In the South, even a lot of our Democrats like to argue they’re pro-gun. After all, guns are such a part of our life down here that it’s impossible to be elected to office without at least paying lip service to gun rights.

In Tennessee, the Senate race is going and the Democrat running for the seat is quite adamant that he’s pro-gun.

No, seriously, he is. The problem is, I don’t think he knows just what that actually means. After all, check out what candidate James Mackler had to say about guns.

Mackler brought up the trade war, rural hospital closures and the opioid crisis more than once, saying they require problem solving based on evidence. A gun owner, Mackler said that on the issue of firearms he would be “laser-focused” on trying to help pass stricter background check requirements.

“I know we can protect the Second Amendment and keep guns out of the hands of dangerous people – domestic abusers, the dangerously mentally ill, people on the terrorism watch list. I stand with 86 percent of Tennesseans who believe we need to expand background checks.”

Moving outside of that focus to include banning certain types of weapons, Mackler said, would play into the National Rifle Association’s “well worn playbook” by adding objectives with less widespread backing.

So, Mackler has no opposition to banning certain types of weapons on principle, just from a strategic standpoint.

Sure…that sounds like someone who’s pro-gun.

Perhaps more alarmingly though–I won’t lose too much sleep worrying about why someone opposes a category ban, so long as they oppose it–is Mackler’s insistence on “stricter background check requirements.”

By now, we all know that this translates to “universal background checks.” Mackler wants to get in the way of law-abiding citizens and their ability to do what they wish with their firearms.

As we’ve seen, universal background check requirements almost always translate into something that is either completely unenforceable or else so draconian that people can’t even loan a firearm to another party who might be in need for a short period of time.

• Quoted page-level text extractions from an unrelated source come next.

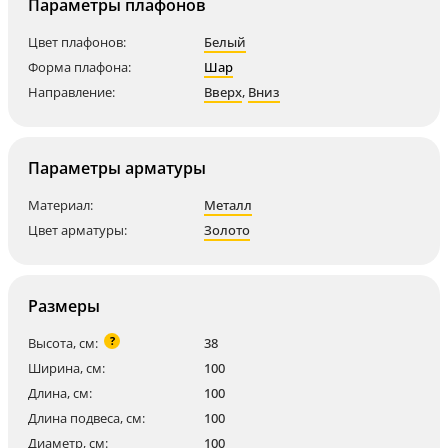
Параметры плафонов
Цвет плафонов:
Белый
Форма плафона:
Шар
Направление:
Вверх
,
Вниз
Параметры арматуры
Материал:
Металл
Цвет арматуры:
Золото
Размеры
?
Высота, см:
38
Ширина, см:
100
Длина, см:
100
Длина подвеса, см:
100
Диаметр, см:
100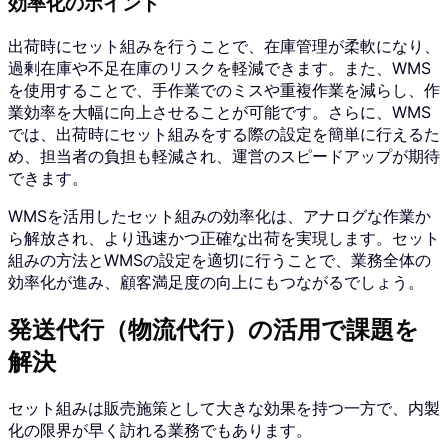
効率化のポイント
出荷時にセット組みを行うことで、在庫管理が柔軟になり、
過剰在庫や不足在庫のリスクを軽減できます。また、WMS
を使用することで、手作業でのミスや重複作業を減らし、作
業効率を大幅に向上させることが可能です。さらに、WMS
では、出荷時にセット組みをする際の設定を簡単に行えるた
め、担当者の負担も軽減され、運営のスピードアップが期待
できます。
WMSを活用したセット組みの効率化は、アナログな作業か
ら解放され、より迅速かつ正確な出荷を実現します。セット
組みの方法とWMSの設定を適切に行うことで、業務全体の
効率化が進み、顧客満足度の向上にもつながるでしょう。
発送代行（物流代行）の活用で課題を
解決
セット組みは販売施策として大きな効果を持つ一方で、内製
化の限界が早く訪れる業務でもあります。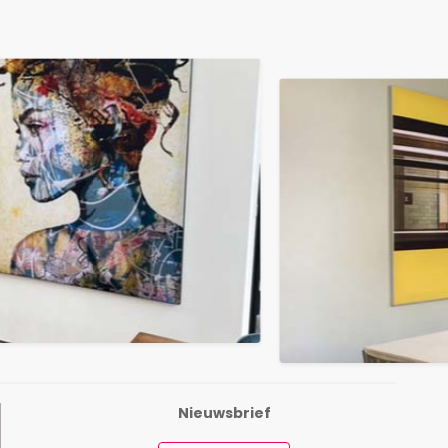
Nieuwsbrief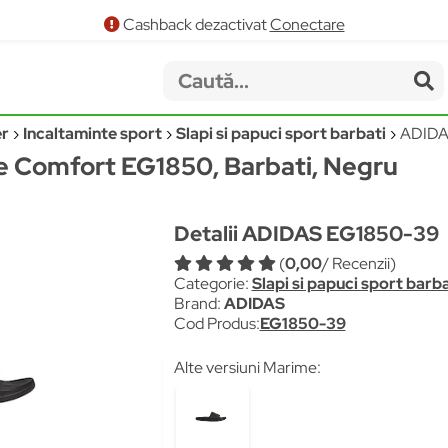
Cashback dezactivat
Conectare
er
Incaltaminte sport
Slapi si papuci sport barbati
ADIDA
te Comfort EG1850, Barbati, Negru
Detalii ADIDAS EG1850-39
(
0,00
/ Recenzii)
Categorie:
Slapi si papuci sport barba
Brand:
ADIDAS
Cod Produs:
EG1850-39
Alte versiuni Marime: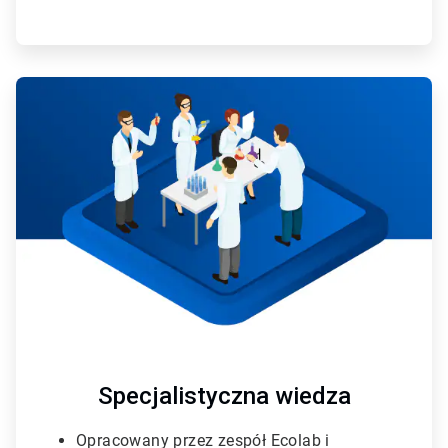
A
r
t
i
c
l
e
T
i
l
e
3
d
l
a
3
Specjalistyczna wiedza
Opracowany przez zespół Ecolab i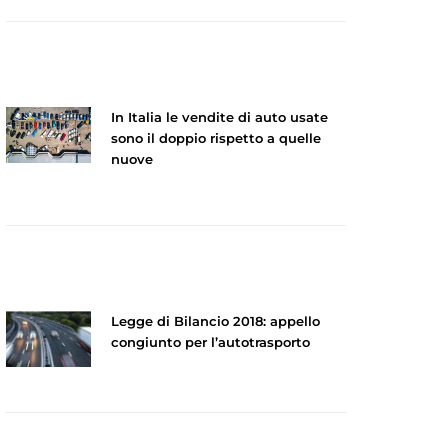
In Italia le vendite di auto usate
sono il doppio rispetto a quelle
nuove
Legge di Bilancio 2018: appello
congiunto per l’autotrasporto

And yet, Mackler backs these kinds of measures and has the gall to argue that doing so would still be protecting the Second Amendment.

That’s like protecting someone from a headache by performing a cranial amputation.

Of course, there is good news. In particular, the fact that Mackler is polling so far behind his Republican opponent, Bill Hagerty, that there seems little chance of him making much of an impact in the race. It’s also worth noting that Tennessee isn’t one of the states I wrote about earlier today that may be at risk for flipping.

In other words, the only voice Mackler is going to have is as a voter following the election. That’s a saving grace, not just for Tennessee, but for the rest of us as well. With some luck, there will be a lot of other anti-gun candidates in the same position when all else is said and done.